Cork is an impermeable, buoyant material, a prime-subset of bark tissue that is harvested for commercial use primarily from Quercus suber (the Cork Oak), which is endemic to southwest Europe and northwest Africa. Cork is composed of suberin, a hydrophobic substance, and because of its impermeability, buoyancy, elasticity and fire retardant, it is used in a variety of products, the most common of which is for wine stoppers. The montado landscape of Portugal produces approximately 50% of cork harvested annually worldwide, with Corticeira Amorim being the leading company in the industry. Cork was examined microscopically by Robert Hooke, which led to his discovery and naming of the cell.
Cork is used in musical instruments, particularly woodwind instruments, where it is used to fasten together segments of the instrument, making the seams airtight. Conducting baton handles are also often made out of cork.
It is also used in shoes, especially those using Goodyear Welt Construction.
Cork can be used to make bricks for the outer walls of houses, as in Portugal's pavilion at Expo 2000.
On November 28, 2007, the Portuguese national postal service CTT issued the world's first postage stamp made of cork.

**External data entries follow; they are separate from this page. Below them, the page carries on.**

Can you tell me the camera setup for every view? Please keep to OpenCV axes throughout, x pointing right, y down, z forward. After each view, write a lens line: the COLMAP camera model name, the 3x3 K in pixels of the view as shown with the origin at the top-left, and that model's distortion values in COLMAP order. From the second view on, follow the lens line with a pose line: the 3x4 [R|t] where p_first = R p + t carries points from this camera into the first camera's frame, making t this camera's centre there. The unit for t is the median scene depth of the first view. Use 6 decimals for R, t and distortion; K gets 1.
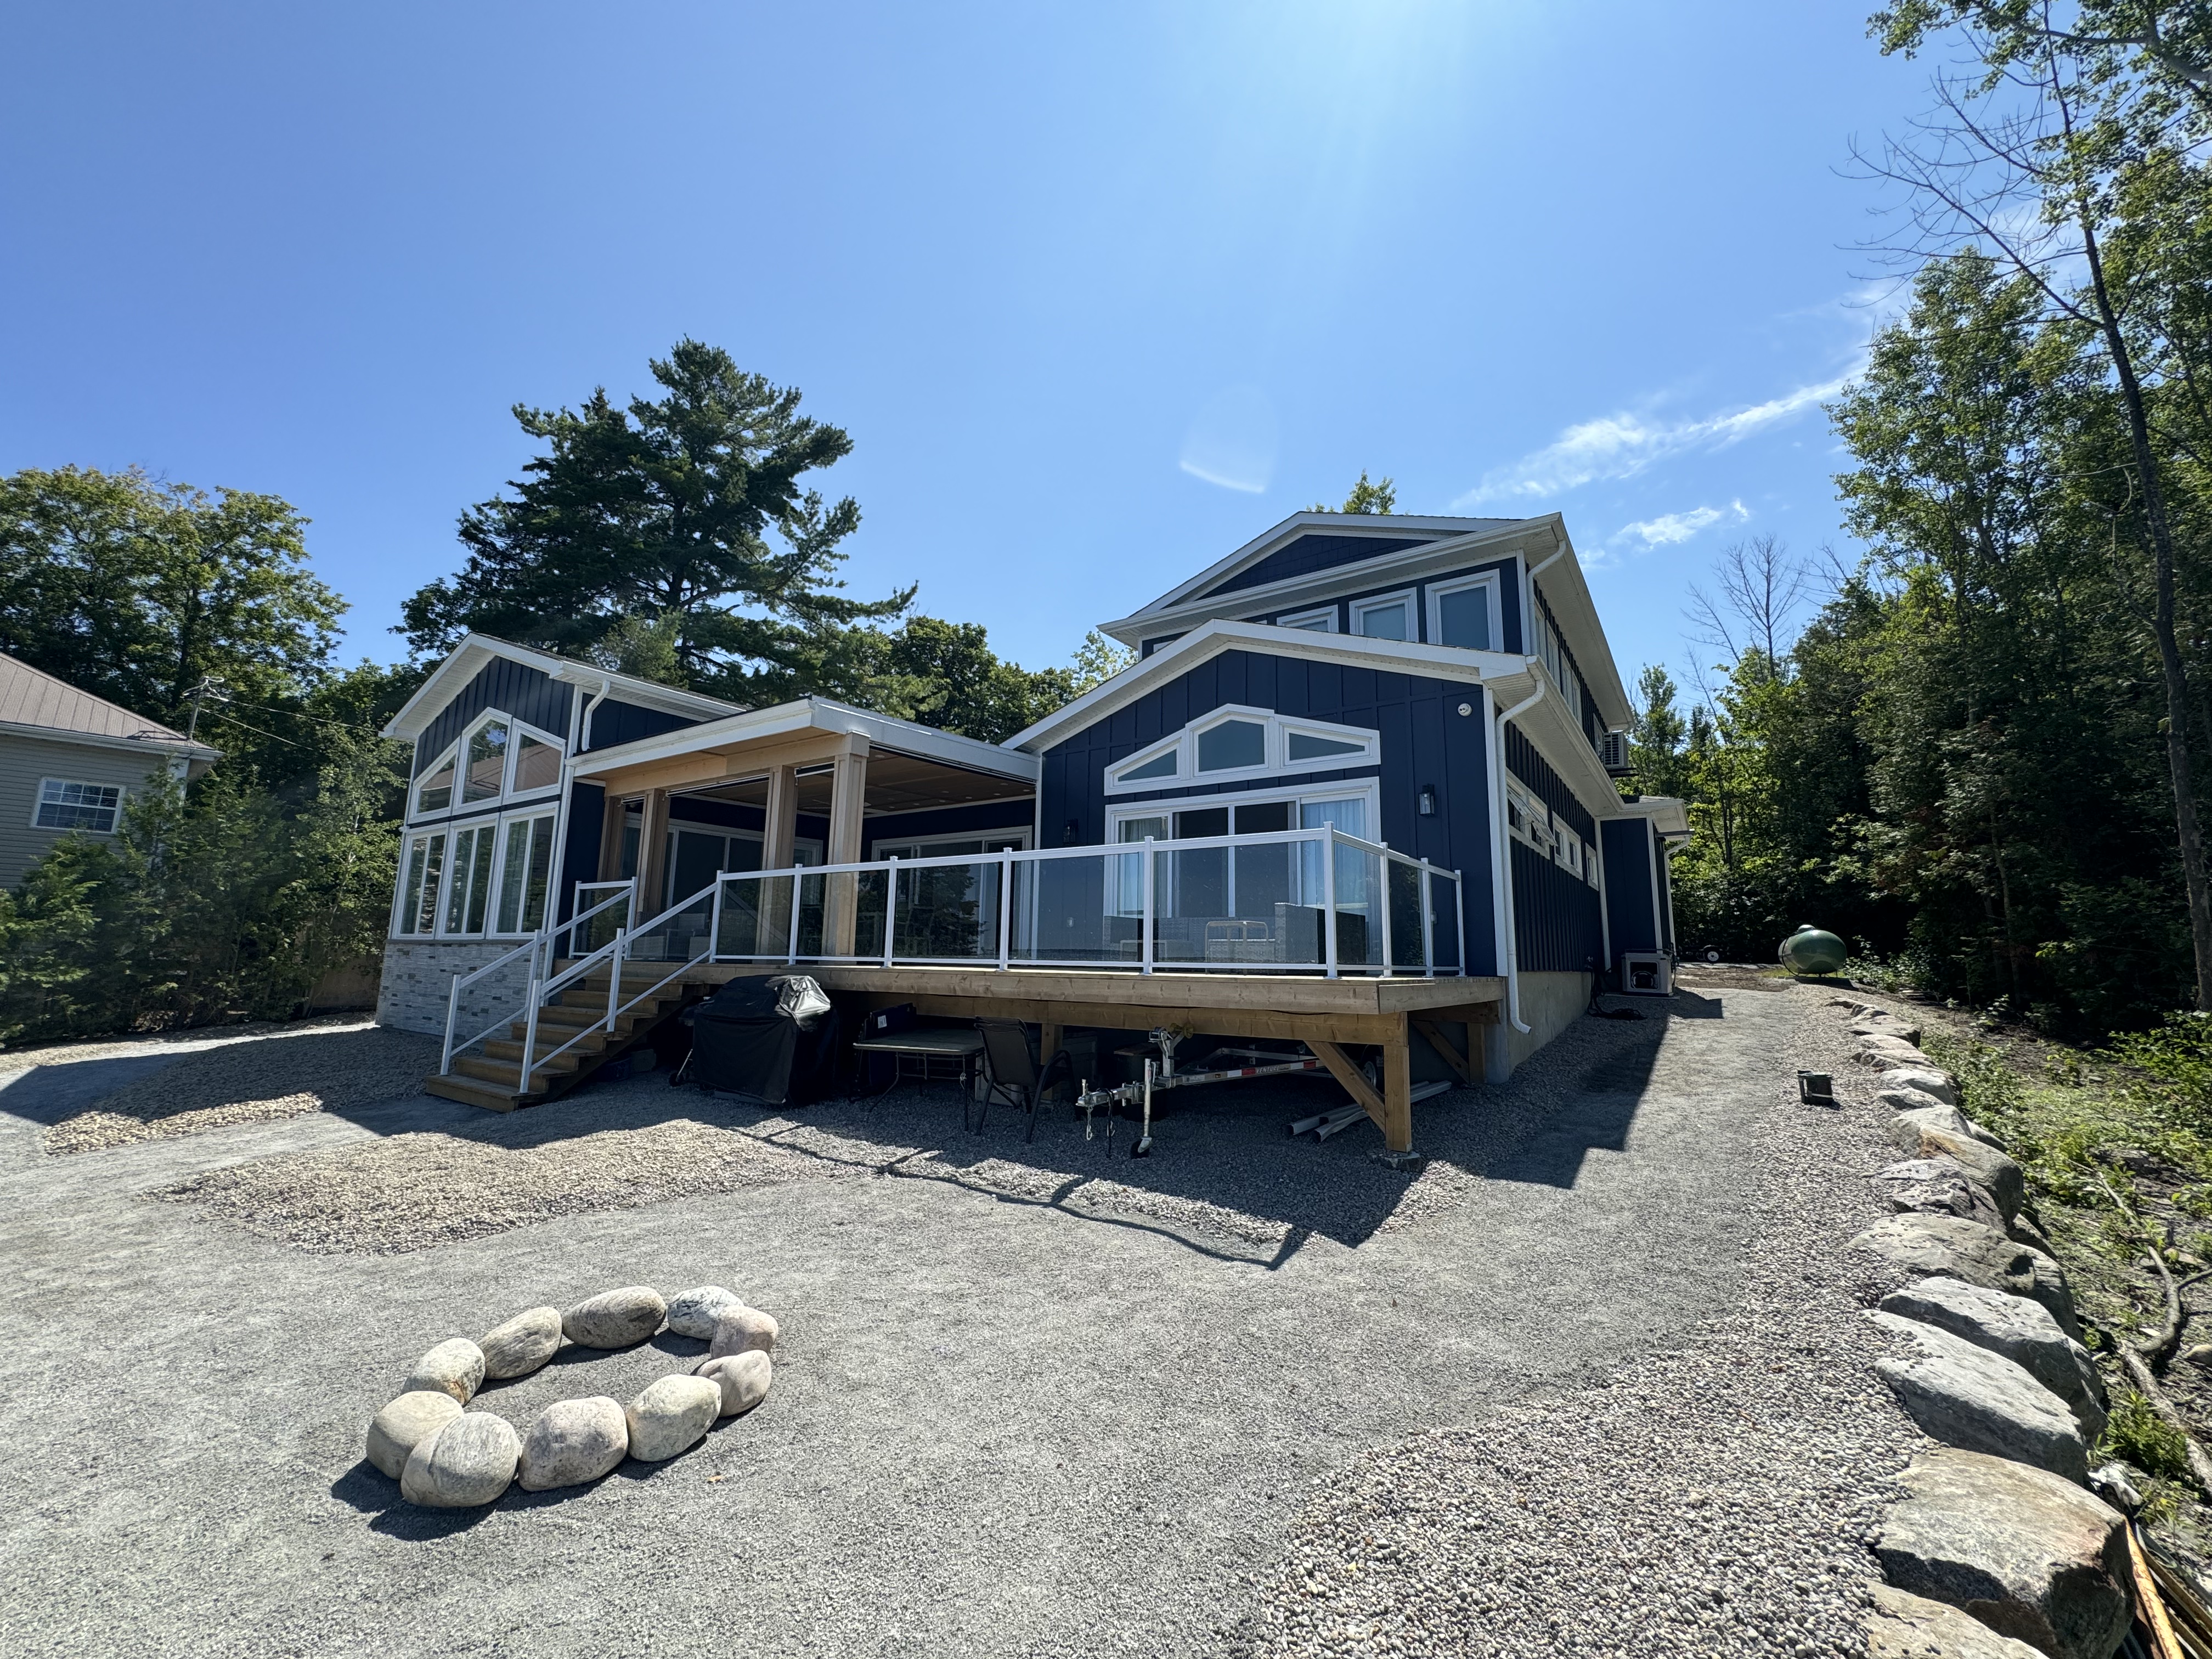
lens RADIAL K [[881.4, 0, 1106.0], [0, 881.4, 829.5], [0, 0, 1]] dist [0.000813, 0.000047]
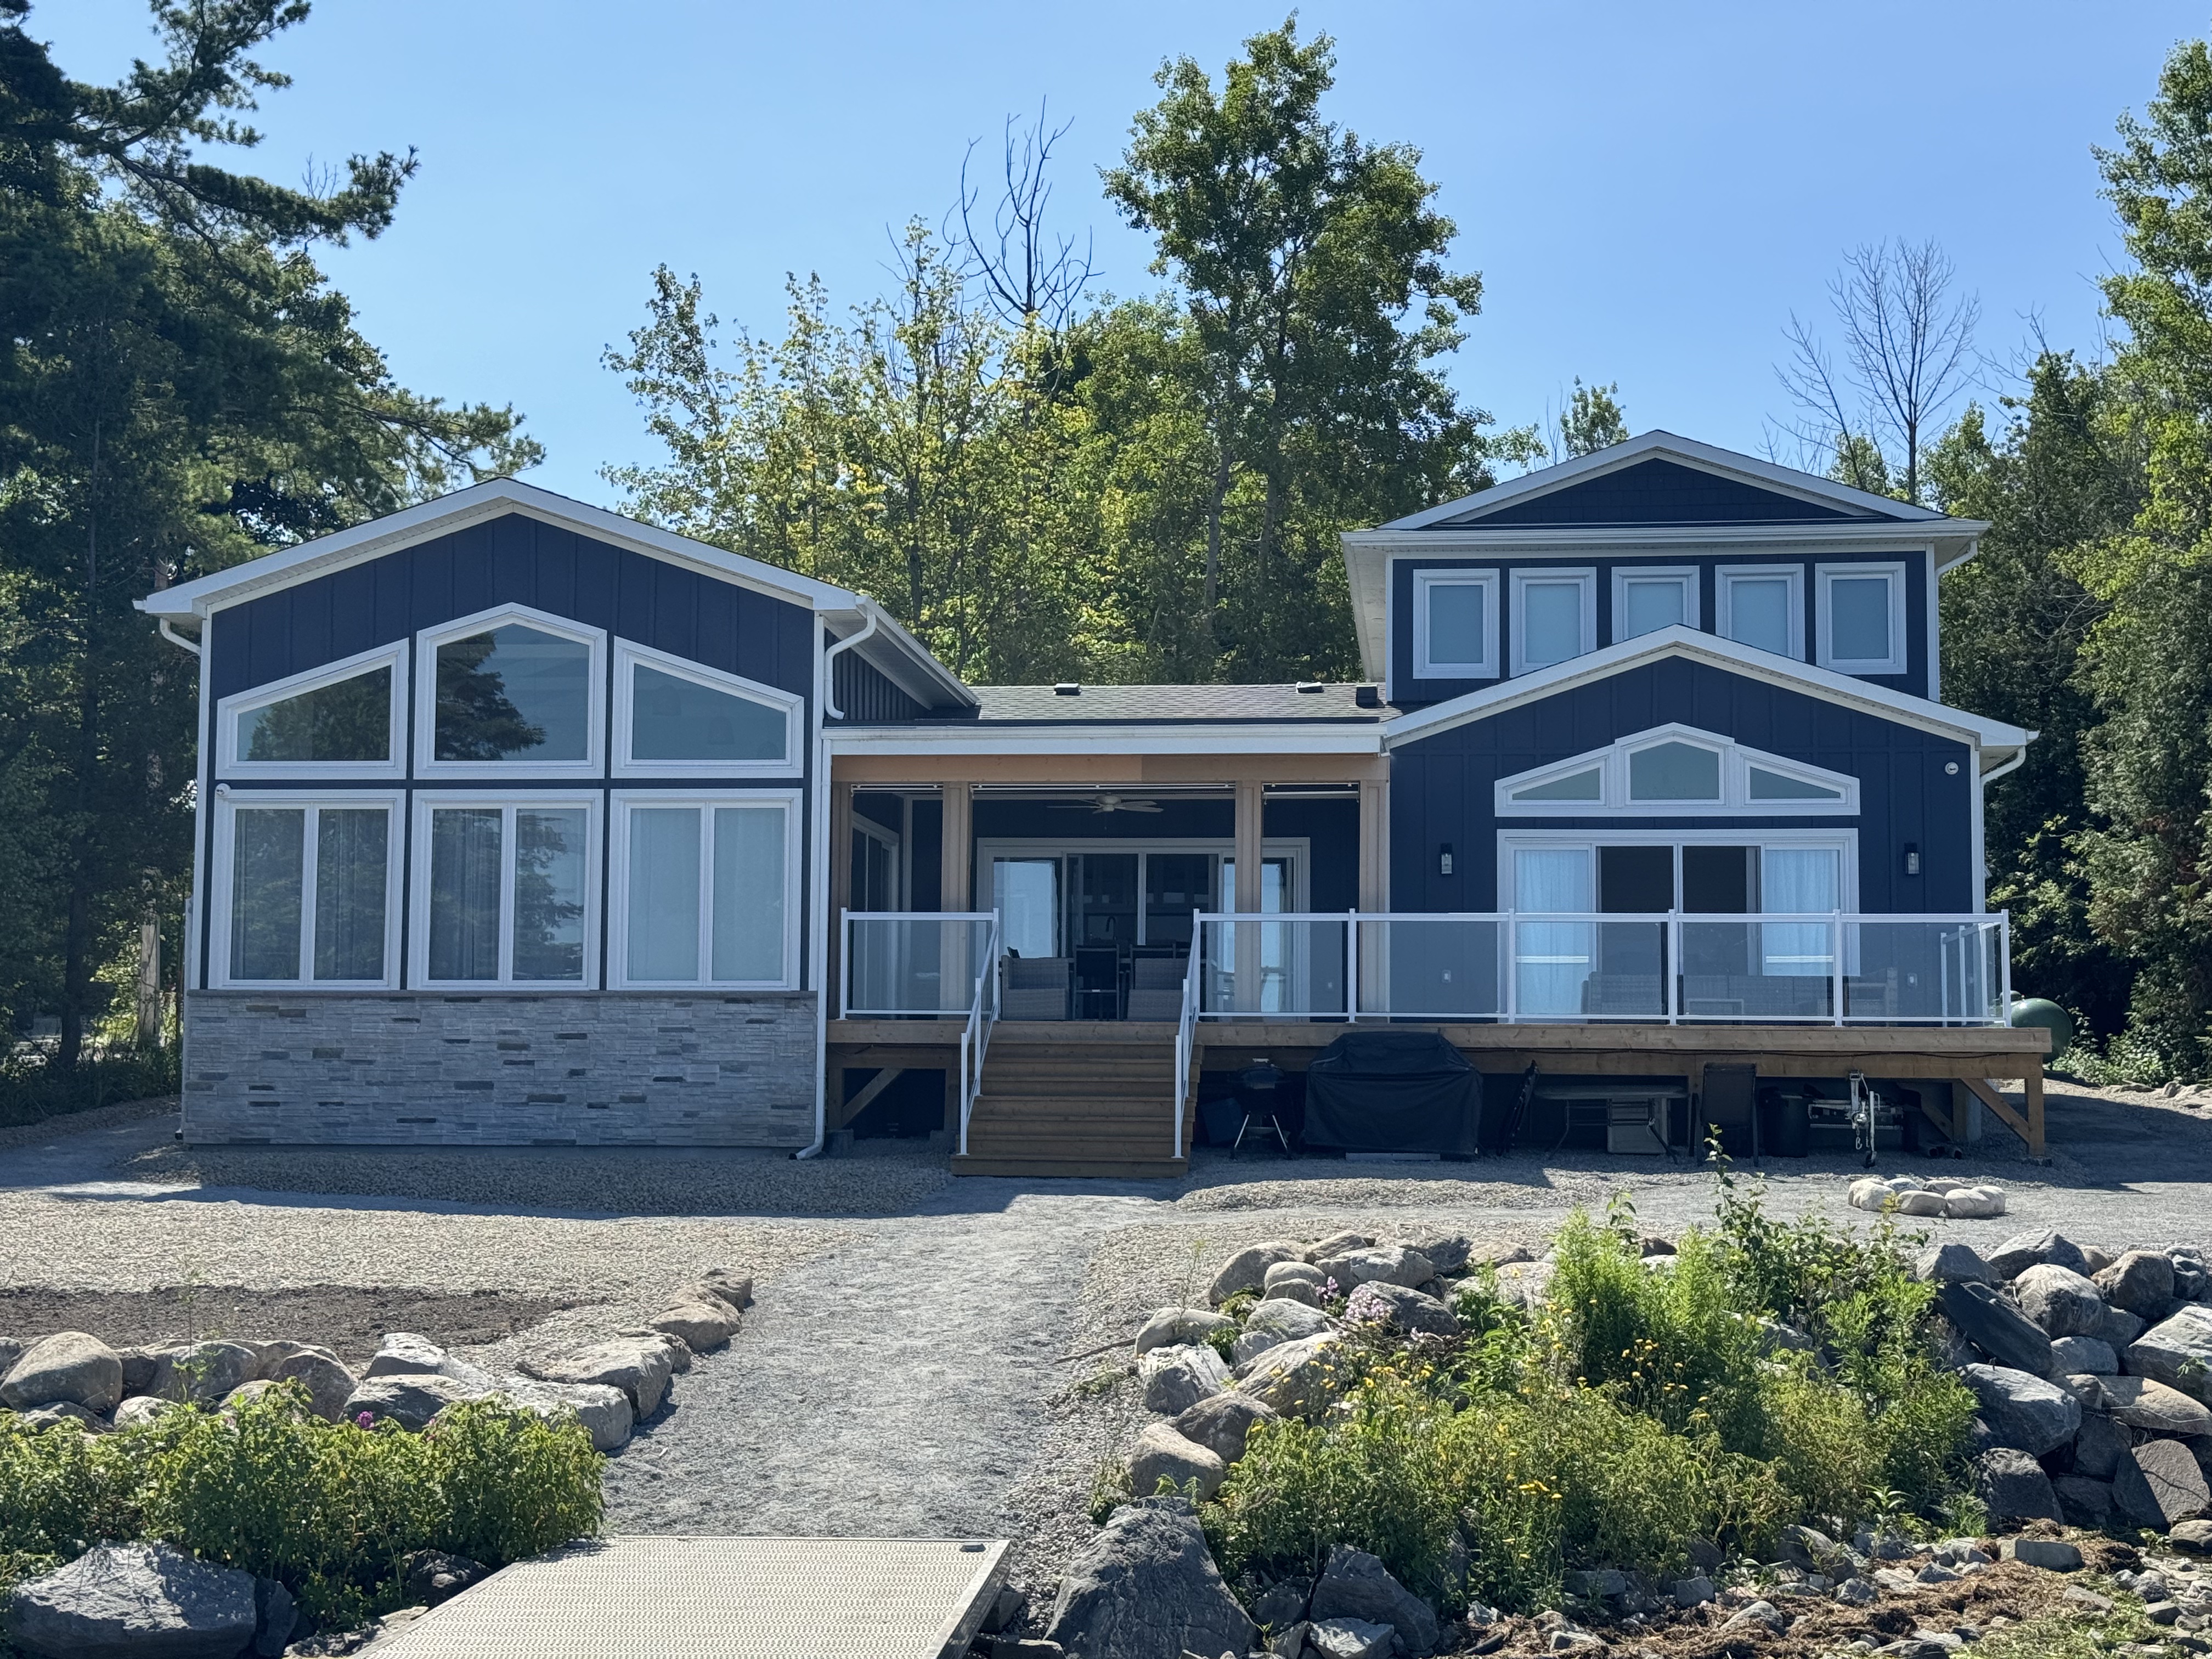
lens RADIAL K [[3106.8, 0, 1106.0], [0, 3106.8, 829.5], [0, 0, 1]] dist [0.295349, -0.700414]
pose [[0.877453, 0.035874, 0.478318, -1.674141], [-0.065055, 0.996886, 0.044574, -0.131583], [-0.475230, -0.070229, 0.877054, -1.306310]]
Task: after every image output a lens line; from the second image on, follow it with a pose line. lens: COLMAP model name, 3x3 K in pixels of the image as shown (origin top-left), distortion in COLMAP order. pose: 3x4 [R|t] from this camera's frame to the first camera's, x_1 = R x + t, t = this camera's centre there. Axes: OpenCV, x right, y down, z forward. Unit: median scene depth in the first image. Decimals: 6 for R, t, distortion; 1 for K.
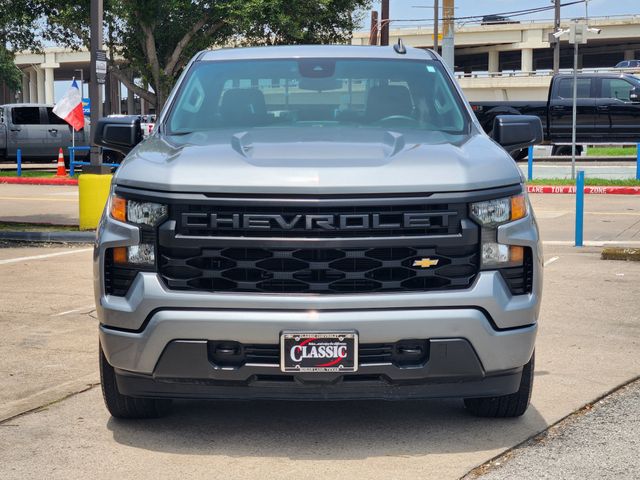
lens RADIAL K [[1240.4, 0, 315.5], [0, 1240.4, 237.8], [0, 0, 1]] dist [0.052621, 0.000000]
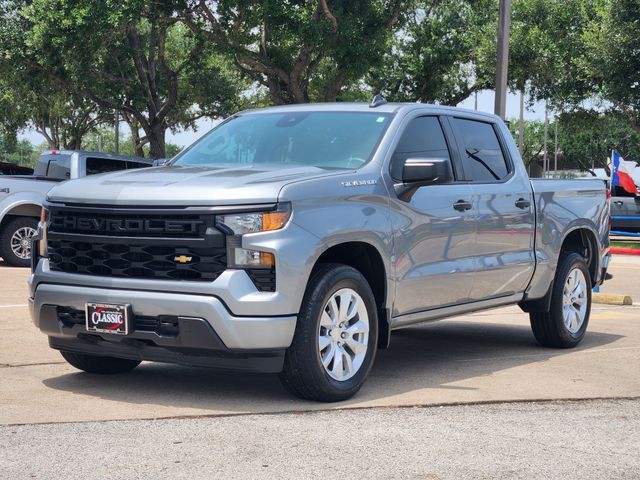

Cork is used as the core of both baseballs and cricket balls. A corked bat is made by replacing the interior of a baseball bat with cork—a practice known as "corking". It was historically a method of cheating at baseball; the efficacy of the practice is now discredited.
Cork is often used, in various forms, in spacecraft heat shields and fairings.
Cork can be used in the paper pick-up mechanisms in inkjet and laser printers.
Cork is also used inside footwear to improve climate control and comfort.
Corks are also hung from hats to keep insects away. See cork hat.
Cork has been used as a core material in sandwich composite construction.
Cork can be used as the friction lining material of an automatic transmission clutch, as designed in certain mopeds.
Cork can be used instead of wood or aluminium in automotive interiors.
Cork can also be used to make watch bands and faces as seen with Sprout Watches.